▸ **SELECTED EXTRACT**
Buildup/Breakdown #10: Chumilong
One of the most interesting things to come out of the DEIS comment period and the flurry of activist activity that has taken place, is that after four long and frustrating years, the media does actually start to treat the buildup is an issue which has more than one side. For years, the Pacific Daily News set the tone making primary any positive information related to the buildup and generally minimizing any possible negative issues. The Marianas Variety to its credit often has problems talking about an issue in a very full or complete way. They tend to give one side of the story in most of their pieces, and then another completely different story in another piece. Part of this comes from their regular printing of press releases.
In general though, the buildup, even if it has "some questions or concerns" there was still this impression that it was nearly all good, and that the voices of those who say it is good are the big and important words of story, while those who disagree, are the quiet, almost irritating comments at a story's end. They are there in the story, but not in a balanced way, they tend to be the concluding remark, short, sweet, without much basis or evidence, presented in such a way that you can't really take it seriously. Those who supported the buildup were crafted into the prose of a news piece with authority, with commonsensical weight and seriousness to their statements. Those who were cited as the other side of the issue, those who were critical or resistant, tended to be characterized in less serious ways, and sometimes were quoted in ways that were barely critical.

▸ **WRITTEN EXERCISE A**
Copy the entries from the line with "yellow star at" up to and including the last line of the entries, omitting the picture lines.
The post on buildup media coverage has no connection to the entries that come after it.

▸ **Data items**
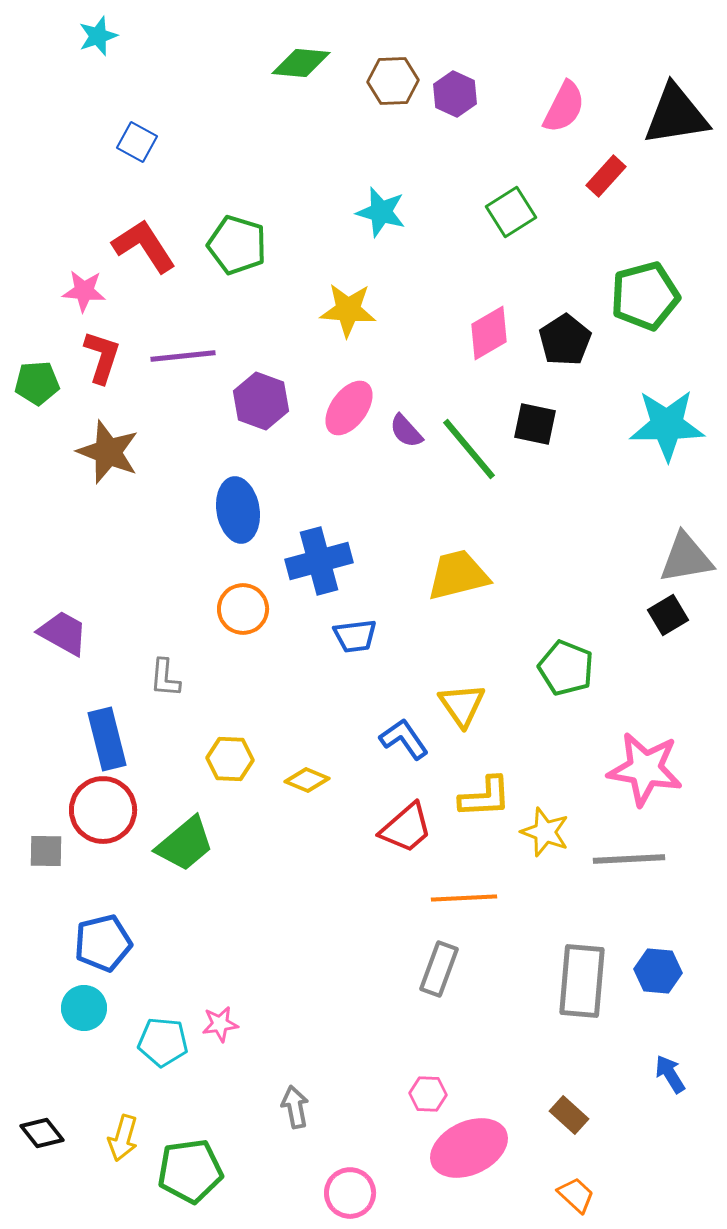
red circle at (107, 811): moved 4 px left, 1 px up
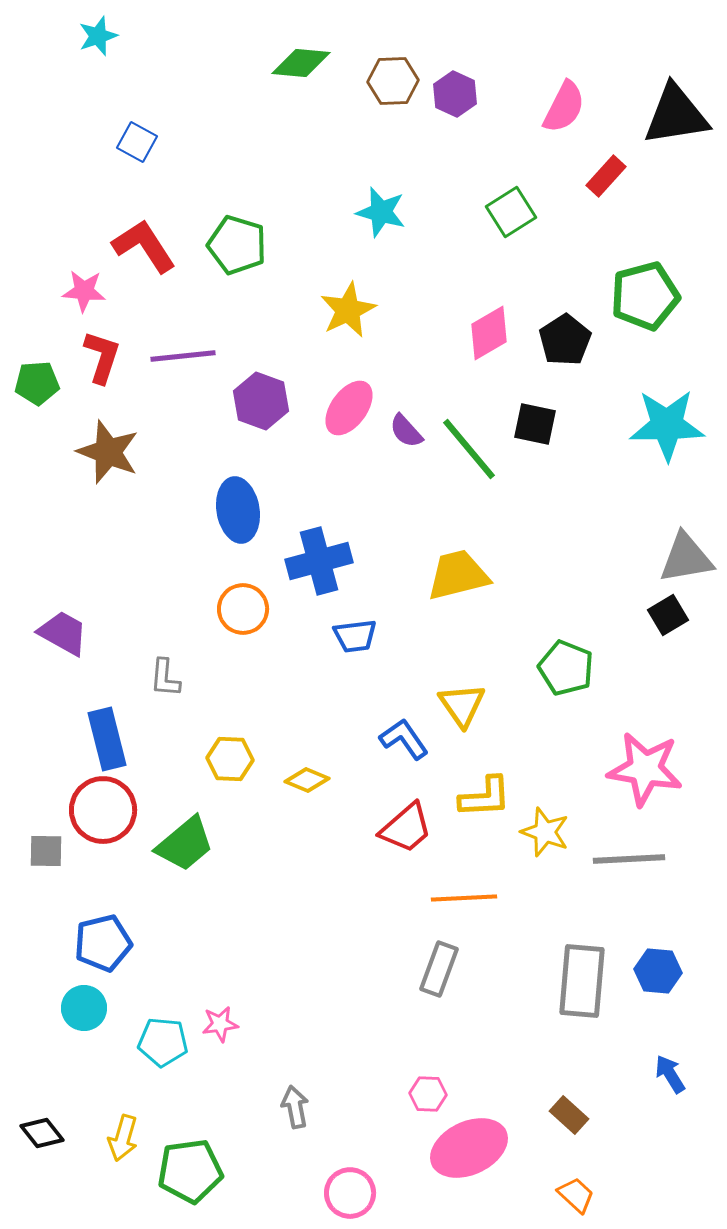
yellow star at (348, 310): rotated 30 degrees counterclockwise
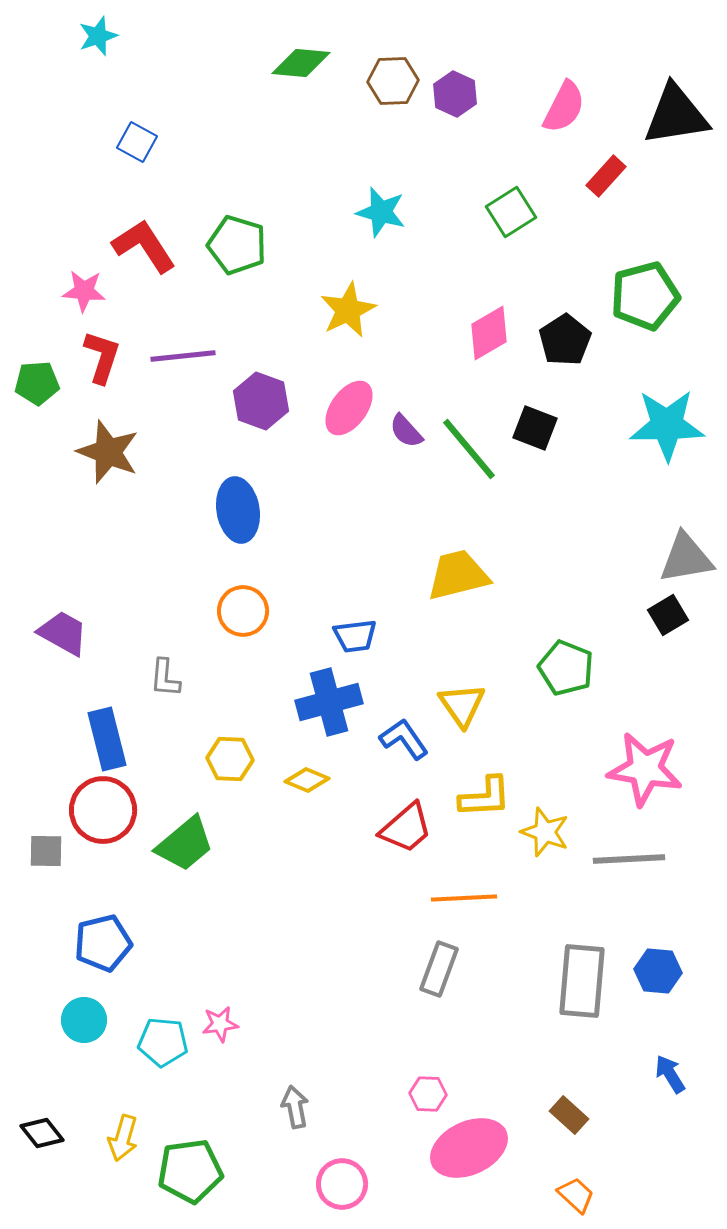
black square at (535, 424): moved 4 px down; rotated 9 degrees clockwise
blue cross at (319, 561): moved 10 px right, 141 px down
orange circle at (243, 609): moved 2 px down
cyan circle at (84, 1008): moved 12 px down
pink circle at (350, 1193): moved 8 px left, 9 px up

▸ **WRITTEN EXERCISE B**
Render this sentence from the post on buildup media coverage into Spanish: "Part of this comes from their regular printing of press releases."

▸ **TASK SOLUTION A**
yellow star at (348, 310): rotated 30 degrees counterclockwise
black square at (535, 424): moved 4 px down; rotated 9 degrees clockwise
blue cross at (319, 561): moved 10 px right, 141 px down
orange circle at (243, 609): moved 2 px down
cyan circle at (84, 1008): moved 12 px down
pink circle at (350, 1193): moved 8 px left, 9 px up

▸ **TASK SOLUTION B**
Parte de esto proviene de su publicación regular de comunicados de prensa.